The whole Campanula genus is edible and further south I’m told that C versicolor tastes nicest, but persicifolia is thoroughly hardy and thrives in Aberdeen, which is what I look for in a plant.
Photo from Wikipedia Commons, with thanks to Pixeltoo.
It’s practically impossible to get a photo of welsh onion flowers without a bee getting in on the act. It’s one of the big pluses of forest gardening that a plant gets to go through all stages of its life cycle, with little lost compared to annual gardening except periods of bare earth and weeding. These stages are generally the ones that support more wildlife and the forest garden is full of bees, beetles and birds.
Welsh onion (Allium fistulosum) is nothing to do with Wales: the name comes from wellisc meaning ‘foreign’ in Old English. It is also known as Japanese bunching onion, which is equally a misnomer as it’s thought to come from China or Siberia. Whatever it says on its passport though, it grows well in Britain and is a very useful allium.

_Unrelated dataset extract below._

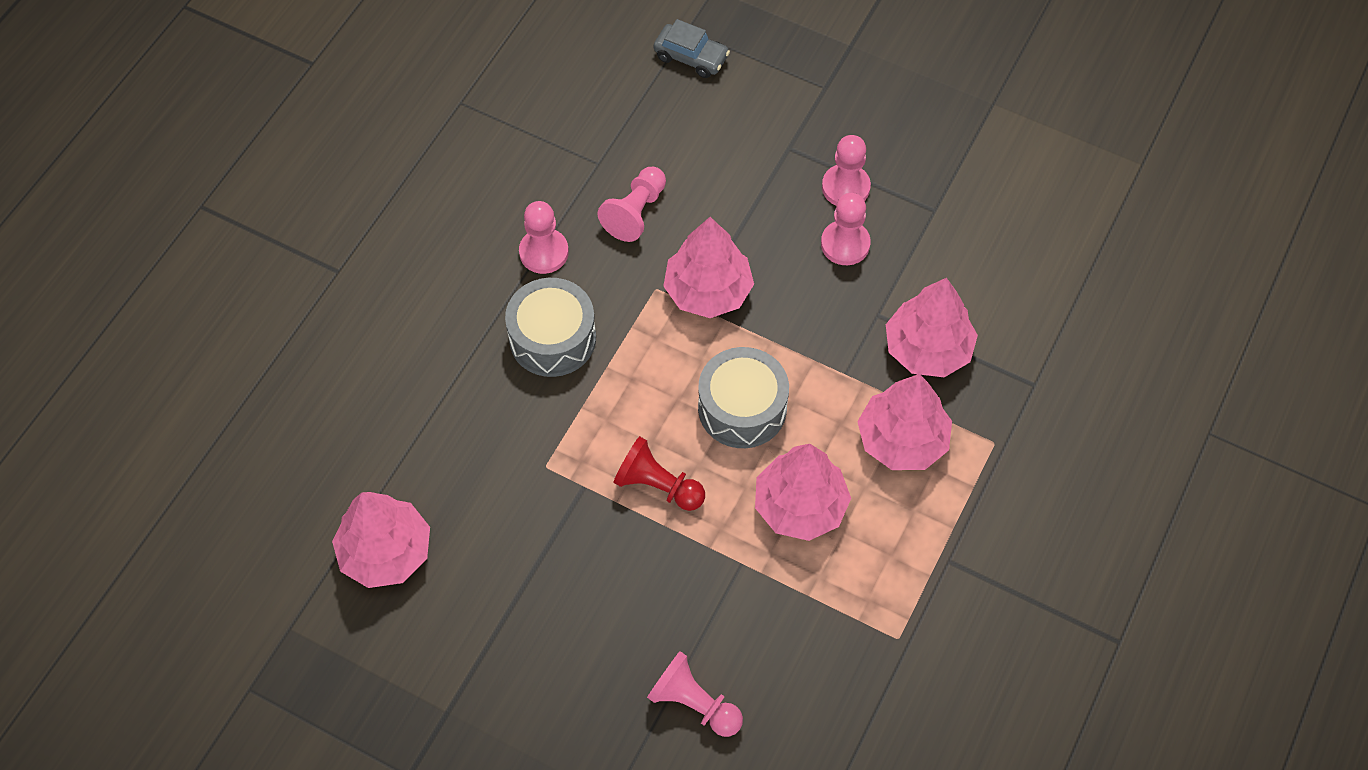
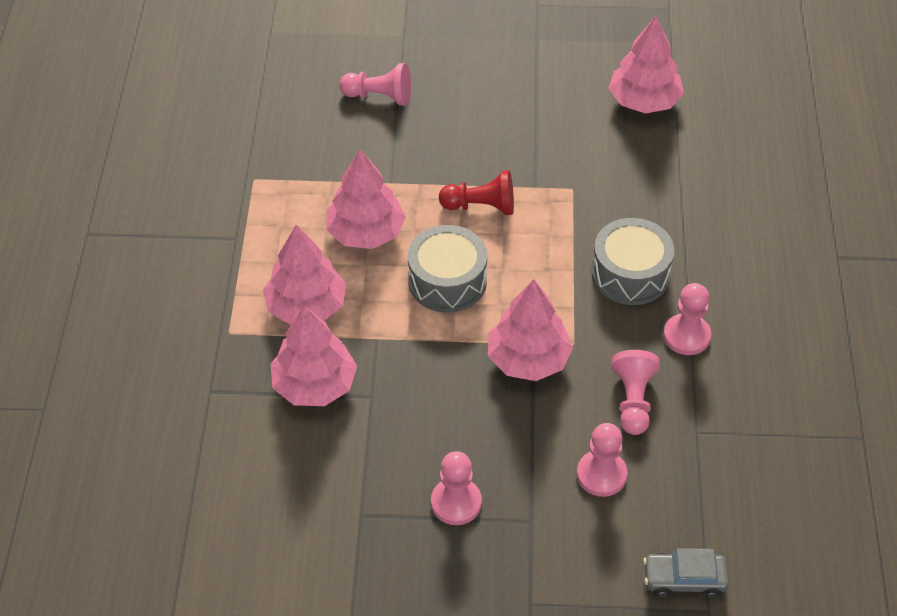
camera: 155 degrees right, 10 degrees down
pink pawn [821,193,871,265] -> pink pawn moved to [577,423,627,497]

There are two ways of harvesting it. It grows as a clump which slowly gets bigger, so you can lift and divide it, replanting half and using the other half as spring onions or scallions. This is how it’s mostly used in Asian and Jamaican cuisine. Alternatively, you can just pull green leaves off it almost all year round, except when it is flowering or in a hard winter when it dies down. Some people like the leaves chopped into salads but I find the flavour quite strong and only use it for cooking.

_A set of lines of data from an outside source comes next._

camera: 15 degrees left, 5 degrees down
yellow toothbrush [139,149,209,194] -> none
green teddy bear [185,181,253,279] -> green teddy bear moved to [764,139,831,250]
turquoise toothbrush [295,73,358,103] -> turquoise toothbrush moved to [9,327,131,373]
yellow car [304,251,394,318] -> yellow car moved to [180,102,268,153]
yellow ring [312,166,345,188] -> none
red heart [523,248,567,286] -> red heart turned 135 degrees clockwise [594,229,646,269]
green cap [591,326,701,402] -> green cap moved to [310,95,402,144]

Welsh onions put a good deal of energy into producing quite chunky flowers, but this isn’t wasted as you can use the flower heads too. Pick them while they are still young and green and nip out the centre. You will have a shower of tiny flowers that you can use anywhere you would use chopped onion. (But leave a few for the bees.)
I like to have a few patches of legumes scattered through the perennial crops in the forest garden, as they have bacteria-filled nodules on their roots that fix nitrogen direct from the atmosphere, so they feed the system at the same time as producing a crop. I’ve got peas (Pisum sativum) and the perennial pea Lathyrus latifolius planted with the raspberries – both as experiments – this year and a few native vetches scattered around. Broad beans (Vicia faba) are so productive and reliable that you really can’t go wrong with them. One very useful discovery this year is that the leaves as well as the beans are edible and nice.

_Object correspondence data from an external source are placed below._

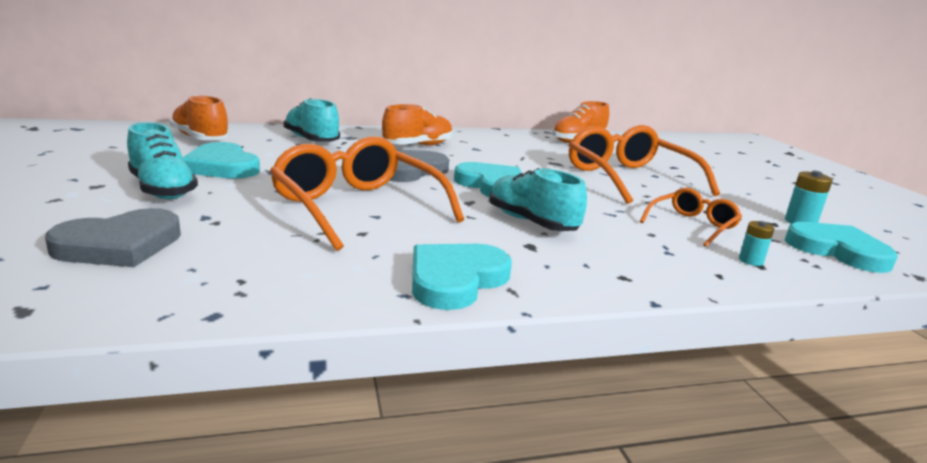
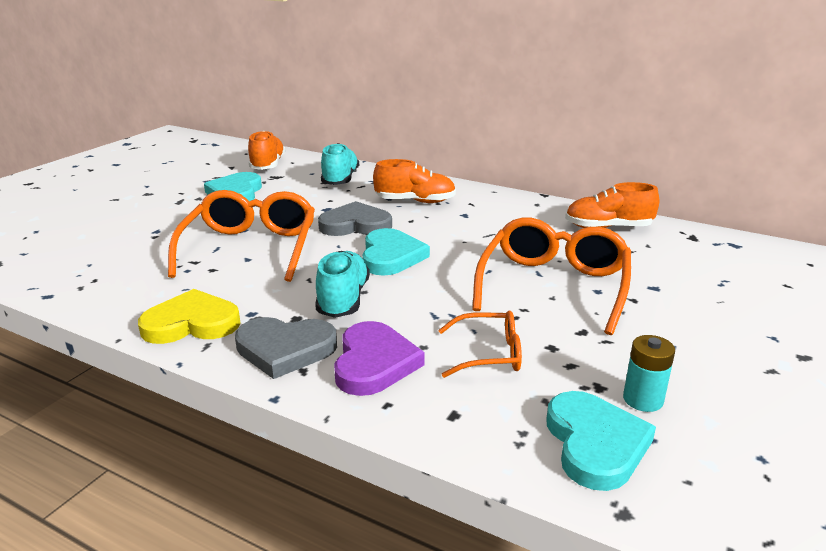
camera: 45 degrees right, 5 degrees up
grey heart [45,208,181,267] -> grey heart moved to [235,317,337,379]
turquoise shoe [127,122,198,199] -> none
turquoise heart [412,244,512,310] -> yellow heart [138,289,240,344]
turquoise battery [739,221,775,266] -> none
none -> purple heart [334,321,425,396]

I bit the bullet and started thinning out the apples and Victoria plums today. Fruit trees sometimes set more fruit than they really have the resources to ripen, leading to smaller individual fruit and exhausted trees, so while the fruits are still small it can be a good idea to thin them out a bit, which also gives a chance to remove ones which look diseased or deformed before the tree has invested much in them. The Vicky plum in particular has just been wildly over-ambitious this year, setting enough fruit to break the tree, so I took almost half of them off. I always leave this task a bit late as it just feels wrong to be taking unripe fruit off, but my experience is that it really does help.
The yellow day lilies (Hemerocallis lilioasphodelus) are in full bloom at the moment. The day lilies (Hemerocallis) are a very useful group. Some have edible tubers but the flowers are the stars. They go well (and pretty spectacularly) in salads, but I like the taste best in stir fries or soups. The Chinese use them to thicken soups and stews: you can see big bags of ‘lily flowers’ in Chinese supermarkets (but beware, some true lilies are poisonous – the perils of common names). They keep this property when dried, which they do pretty well themselves on the plant. Once dry they keep forever.
They yellow day lilies are always the first into flower with me: if you grow a range of species and varieties you can have fresh flowers for two or three months.